A nova constituição previu uma série de regras procedimentais de mudanças do texto constitucional e um núcleo pétreo que não pode ser abolido, como a forma federativa de estado, separação de poderes, o voto direto, universal, secreto e periódico, direitos e garantias fundamentais. Pôs o povo como titular do poder constituinte, mas que em tese inexiste viabilidade prática de construção por ele de uma constituinte, muito menos de regular diretamente disposições constitucionais derivadas, que fica a cargo de grupos representativos concentradores de interesses capitais, figurando-se como construção retórica de controle social.
Esses dispositivos têm papel maior de manter a estabilidade, mas não pode pôr o povo contra o próprio povo. Aliás, se a constituição a eles é dirigida sendo por eles criadas, nada é mais lógico de eles mesmo possam convocar uma nova assembleia constituinte. Com isso, pode se concluir que uma grande insatisfação popular nacional teria o condão de provocar uma nova assembleia constituinte.
Nesse contexto, os protestos contra o governo Dilma Rousseff entre 2015 e 2016 que tinha como bandeira a luta contra corrupção instalada no país poderiam, sem dúvida, desencadear uma ruptura institucional, de origem popular, para convocar uma nova constituinte. Nesse caso, não haveria revolução propriamente dita, mas insatisfação pelo mal dirigismo estatal. No entanto, o movimento poderia ser absorvido por oligarquias políticas, buscando a legitimação popular, para direcioná-lo à defesa de seus próprios interesses.
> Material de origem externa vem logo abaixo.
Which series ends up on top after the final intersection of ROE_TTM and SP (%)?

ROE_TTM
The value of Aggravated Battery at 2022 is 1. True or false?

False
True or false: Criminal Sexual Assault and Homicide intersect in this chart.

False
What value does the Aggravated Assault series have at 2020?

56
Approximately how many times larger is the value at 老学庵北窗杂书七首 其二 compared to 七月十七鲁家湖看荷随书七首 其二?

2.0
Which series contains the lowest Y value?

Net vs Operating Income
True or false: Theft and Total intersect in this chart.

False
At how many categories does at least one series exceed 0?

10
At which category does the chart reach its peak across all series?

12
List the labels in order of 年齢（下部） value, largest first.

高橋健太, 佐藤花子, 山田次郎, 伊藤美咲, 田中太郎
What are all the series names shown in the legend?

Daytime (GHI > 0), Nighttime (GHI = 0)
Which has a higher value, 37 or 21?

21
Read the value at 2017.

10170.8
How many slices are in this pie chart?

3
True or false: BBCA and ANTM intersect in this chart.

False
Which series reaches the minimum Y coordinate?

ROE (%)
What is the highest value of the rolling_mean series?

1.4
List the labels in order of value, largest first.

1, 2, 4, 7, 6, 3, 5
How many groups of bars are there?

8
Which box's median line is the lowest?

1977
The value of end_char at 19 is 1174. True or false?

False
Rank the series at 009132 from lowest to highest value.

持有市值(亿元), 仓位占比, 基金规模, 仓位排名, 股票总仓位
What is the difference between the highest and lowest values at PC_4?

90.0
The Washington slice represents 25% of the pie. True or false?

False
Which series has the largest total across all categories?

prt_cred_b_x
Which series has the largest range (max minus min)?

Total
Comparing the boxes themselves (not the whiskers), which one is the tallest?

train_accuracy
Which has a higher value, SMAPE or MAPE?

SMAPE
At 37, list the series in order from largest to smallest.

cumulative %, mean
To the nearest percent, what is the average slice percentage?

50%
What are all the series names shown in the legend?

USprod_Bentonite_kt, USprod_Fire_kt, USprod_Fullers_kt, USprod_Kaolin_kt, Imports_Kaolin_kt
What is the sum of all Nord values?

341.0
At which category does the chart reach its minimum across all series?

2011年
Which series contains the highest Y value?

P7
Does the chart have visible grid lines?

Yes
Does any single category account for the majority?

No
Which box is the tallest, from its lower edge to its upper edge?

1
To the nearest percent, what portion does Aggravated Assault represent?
Da mesma forma, no atual governo, partidários afetos ao Presidente Jair Bolsonaro clama por intervenção militar para assegurar o pleno exercícios dos três poderes, em especial contra o Supremo Tribunal Federal. Haveria algum impedimento para isso?
Há duas respostas para essa pergunta. A primeira, seria o Presidente agir como soberano nos moldes do Estado Moderno, em que os súditos devem apenas seguir o novo modelo institucional, sob pena de repressão. A segunda, seria agir como soberano nos moldes do Estado Contemporâneo, de cunho democrático, respeitando direitos e garantias fundamentais. Ambas as respostas têm origem popular. Porém, nessa última, a ordem constituída limita o poder do Presidente da República por meio do mecanismo de freios e contrapesos, inclusive com o uso da força, da mesma maneira, o jogo de interesse das oligarquias políticas se bem orquestradas impedem quaisquer mudanças institucionais.
Por fim, a ideia de que o povo é titular da soberania não é nada mais que um instrumento de estabilização social e manobra política. Resta ao povo o ideário mantenedor da ordem constitucional, de manutenção velada e controlada do “status quo” dominantes. Concluir-se, com isso, que a assembleia constituinte pode ser criada em qualquer tempo e não só em período de insatisfação popular, basta que o líder supremo do Estado faça o jogo político das elites.

Referências Bibliográficas

AI-1 (1964). Preâmbulo. AI-2 (1965). Preâmbulo.
Alexandre COSTA. O Poder Constituinte e o paradoxo da soberania limitada. Revista Teoria & Sociedade. 30p.
BRASIL. Constituição da República Federativa do Brasil: D.O. 5 de outubro de 1988.
DALLARI, Dalmo de Abreu. Elementos de Teoria Geral do Estado. Saraiva, 1983. p.68.
ROUSSEAU, Jean-Jacques. Do contrato social. São Paulo: Companhia das letras/Peguin, 2011.
Thomas HOBBES (1651). Leviatã. Cap. XVIII, XIX e Cap. XXVI.